I went for a bike ride the other day, and after about a half hour or so I started to realize just what I was missing.  I have a mountain bike, so I was riding along a snowmobile trail that used to be train tracks many years ago.  The trail goes through beautiful forests, several gorges that they created many years ago in order to lay the tracks, and by some nice ponds and streams.

The problem is, though, that I get so involved in the riding, in watching the path for obstacles and rocks and such, and in the thinking that I tend to do when I'm alone, that I was missing the beauty that was all around me.  For all I knew, I might have ridden right by a herd of deer, a moose or two, a hawk or even a bald eagle.  I do my best to be as mindful as possible, usually, but there are still many times when I simply don't see things because I'm so focused on something else.

Sallirae's passage speaks volumes to me.  For her, it took a loss of stamina (I believe from sickness) for her to slow down and look and actually see all that was around her.  My sincere hope is that as time goes on, I'm able to make her kind of observations without having to be slowed down by some outside force.  I hope that I'm able to slow down and look around me without being ill or unable to move as well as I do now.  I hope that I'm able to appreciate life and living as much as I possibly can without getting cancer or a tumor that will give me a different perspective.  If those things come, of course, I hope to deal with them well, but I want to learn lessons from people who have been there-- after all, they certainly want to teach me.  They don't want me to have to go where they've been.

Have you slowed down recently?  Have you tried to see all that's around you and understand it and appreciate it?  There's much more in this world for us to see than we actually see, and it's up to us to make the effort to see it.  It won't usually make any extra effort to be seen.

Questions to ponder:

1.  When was the last time you slowed down in an effort specifically to see more?

2.  What kinds of things do you think you might have missed today or yesterday?

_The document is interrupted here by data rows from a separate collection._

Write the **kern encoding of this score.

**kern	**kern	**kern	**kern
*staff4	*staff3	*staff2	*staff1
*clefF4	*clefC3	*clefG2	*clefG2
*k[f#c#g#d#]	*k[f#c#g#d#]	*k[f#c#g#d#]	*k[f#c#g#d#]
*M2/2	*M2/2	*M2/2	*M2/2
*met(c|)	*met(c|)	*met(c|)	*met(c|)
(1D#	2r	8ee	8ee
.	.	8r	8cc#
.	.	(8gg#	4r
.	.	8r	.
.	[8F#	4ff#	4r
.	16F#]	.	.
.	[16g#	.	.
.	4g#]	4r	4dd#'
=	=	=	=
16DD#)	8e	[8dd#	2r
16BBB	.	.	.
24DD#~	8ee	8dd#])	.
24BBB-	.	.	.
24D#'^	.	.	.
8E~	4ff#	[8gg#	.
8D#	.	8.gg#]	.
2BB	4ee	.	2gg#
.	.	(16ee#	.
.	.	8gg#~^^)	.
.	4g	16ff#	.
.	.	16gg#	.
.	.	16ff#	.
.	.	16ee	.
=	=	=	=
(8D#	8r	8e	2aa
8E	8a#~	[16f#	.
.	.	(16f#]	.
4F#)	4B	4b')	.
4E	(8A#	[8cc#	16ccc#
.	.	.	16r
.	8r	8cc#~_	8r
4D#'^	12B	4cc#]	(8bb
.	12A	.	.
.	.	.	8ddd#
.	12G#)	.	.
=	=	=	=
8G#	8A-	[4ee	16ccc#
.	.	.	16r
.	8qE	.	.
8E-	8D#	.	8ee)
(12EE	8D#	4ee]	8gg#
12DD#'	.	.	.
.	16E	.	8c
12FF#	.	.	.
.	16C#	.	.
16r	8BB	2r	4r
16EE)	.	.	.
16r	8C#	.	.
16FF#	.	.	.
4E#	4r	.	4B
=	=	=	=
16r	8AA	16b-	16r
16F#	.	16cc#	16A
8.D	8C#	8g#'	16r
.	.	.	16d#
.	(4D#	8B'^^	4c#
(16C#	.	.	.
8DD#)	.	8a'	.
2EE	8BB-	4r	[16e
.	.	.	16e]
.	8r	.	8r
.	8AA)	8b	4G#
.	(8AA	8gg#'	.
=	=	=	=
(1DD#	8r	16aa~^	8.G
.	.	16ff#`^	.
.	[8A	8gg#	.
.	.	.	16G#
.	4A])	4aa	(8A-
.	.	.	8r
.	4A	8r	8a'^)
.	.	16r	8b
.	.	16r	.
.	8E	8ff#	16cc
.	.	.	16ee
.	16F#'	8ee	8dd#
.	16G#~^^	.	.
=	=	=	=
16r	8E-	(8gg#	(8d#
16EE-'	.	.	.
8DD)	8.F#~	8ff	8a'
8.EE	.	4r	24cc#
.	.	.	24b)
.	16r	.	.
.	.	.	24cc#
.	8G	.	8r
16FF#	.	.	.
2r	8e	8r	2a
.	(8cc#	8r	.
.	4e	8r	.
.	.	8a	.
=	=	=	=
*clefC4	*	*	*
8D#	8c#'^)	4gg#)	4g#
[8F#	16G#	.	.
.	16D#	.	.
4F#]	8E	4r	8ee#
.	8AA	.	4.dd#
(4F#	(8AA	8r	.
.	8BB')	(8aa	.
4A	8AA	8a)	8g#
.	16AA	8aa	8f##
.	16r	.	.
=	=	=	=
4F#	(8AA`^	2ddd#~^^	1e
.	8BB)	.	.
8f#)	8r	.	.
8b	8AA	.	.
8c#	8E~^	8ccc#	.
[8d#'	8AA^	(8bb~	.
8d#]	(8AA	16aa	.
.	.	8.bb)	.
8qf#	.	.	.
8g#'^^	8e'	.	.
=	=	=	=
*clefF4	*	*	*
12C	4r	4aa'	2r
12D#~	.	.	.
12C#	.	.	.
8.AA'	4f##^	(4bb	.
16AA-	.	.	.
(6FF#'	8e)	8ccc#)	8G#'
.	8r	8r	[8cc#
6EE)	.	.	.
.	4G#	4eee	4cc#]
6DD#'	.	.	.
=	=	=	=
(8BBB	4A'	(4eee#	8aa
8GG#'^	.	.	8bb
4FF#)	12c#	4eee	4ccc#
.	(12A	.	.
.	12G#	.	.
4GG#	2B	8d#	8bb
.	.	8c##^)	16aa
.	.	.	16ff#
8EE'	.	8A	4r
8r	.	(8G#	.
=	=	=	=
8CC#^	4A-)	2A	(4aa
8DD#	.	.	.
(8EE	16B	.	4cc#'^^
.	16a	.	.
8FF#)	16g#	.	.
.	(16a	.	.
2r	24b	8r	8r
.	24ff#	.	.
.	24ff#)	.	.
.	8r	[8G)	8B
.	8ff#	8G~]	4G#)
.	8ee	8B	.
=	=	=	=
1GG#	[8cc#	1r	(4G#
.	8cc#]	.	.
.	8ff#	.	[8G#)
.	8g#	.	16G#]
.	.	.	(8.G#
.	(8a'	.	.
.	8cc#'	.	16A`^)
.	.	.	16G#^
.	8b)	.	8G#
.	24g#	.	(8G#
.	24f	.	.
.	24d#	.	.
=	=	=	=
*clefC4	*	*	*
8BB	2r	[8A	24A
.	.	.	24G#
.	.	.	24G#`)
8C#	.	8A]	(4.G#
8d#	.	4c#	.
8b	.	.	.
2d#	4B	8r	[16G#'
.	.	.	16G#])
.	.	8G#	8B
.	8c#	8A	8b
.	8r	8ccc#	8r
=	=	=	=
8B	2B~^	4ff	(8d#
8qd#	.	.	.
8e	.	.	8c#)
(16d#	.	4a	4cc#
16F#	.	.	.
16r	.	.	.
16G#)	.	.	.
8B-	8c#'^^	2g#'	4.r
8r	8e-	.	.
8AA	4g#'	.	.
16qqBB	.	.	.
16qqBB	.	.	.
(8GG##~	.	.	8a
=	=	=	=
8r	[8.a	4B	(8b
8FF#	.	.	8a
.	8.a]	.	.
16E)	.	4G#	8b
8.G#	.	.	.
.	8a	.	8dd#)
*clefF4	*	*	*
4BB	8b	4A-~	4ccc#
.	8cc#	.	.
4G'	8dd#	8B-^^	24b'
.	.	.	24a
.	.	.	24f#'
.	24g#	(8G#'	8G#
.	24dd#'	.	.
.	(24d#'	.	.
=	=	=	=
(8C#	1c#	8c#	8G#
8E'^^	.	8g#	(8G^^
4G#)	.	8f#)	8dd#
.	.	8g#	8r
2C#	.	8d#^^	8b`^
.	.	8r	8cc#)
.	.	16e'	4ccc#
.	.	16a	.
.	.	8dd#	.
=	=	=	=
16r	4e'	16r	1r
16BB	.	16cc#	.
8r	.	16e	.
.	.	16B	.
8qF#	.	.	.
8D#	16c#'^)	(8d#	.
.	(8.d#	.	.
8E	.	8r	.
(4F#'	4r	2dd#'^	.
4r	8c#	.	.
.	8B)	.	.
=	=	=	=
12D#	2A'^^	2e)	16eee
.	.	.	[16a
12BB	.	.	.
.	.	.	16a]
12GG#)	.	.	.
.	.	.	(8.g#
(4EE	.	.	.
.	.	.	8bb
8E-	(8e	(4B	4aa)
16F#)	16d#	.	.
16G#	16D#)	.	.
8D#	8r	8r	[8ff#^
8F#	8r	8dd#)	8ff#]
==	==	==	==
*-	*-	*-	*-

3.  What may be some of the benefits of paying more attention and seeing more?

For further thought:

A prisoner lived in solitary confinement for years.  He saw and spoke to no one and his meals were served through an opening in the wall.
One day an ant came into his cell.  The man contemplated it in fascination as it crawled around the room.  He held it in the palm of his hand the better to observe it, gave it a grain or two, and kept it under his tin cup at night.
One day it suddenly struck him that it had taken him ten long years of solitary confinement to open his eyes to the loveliness of an ant.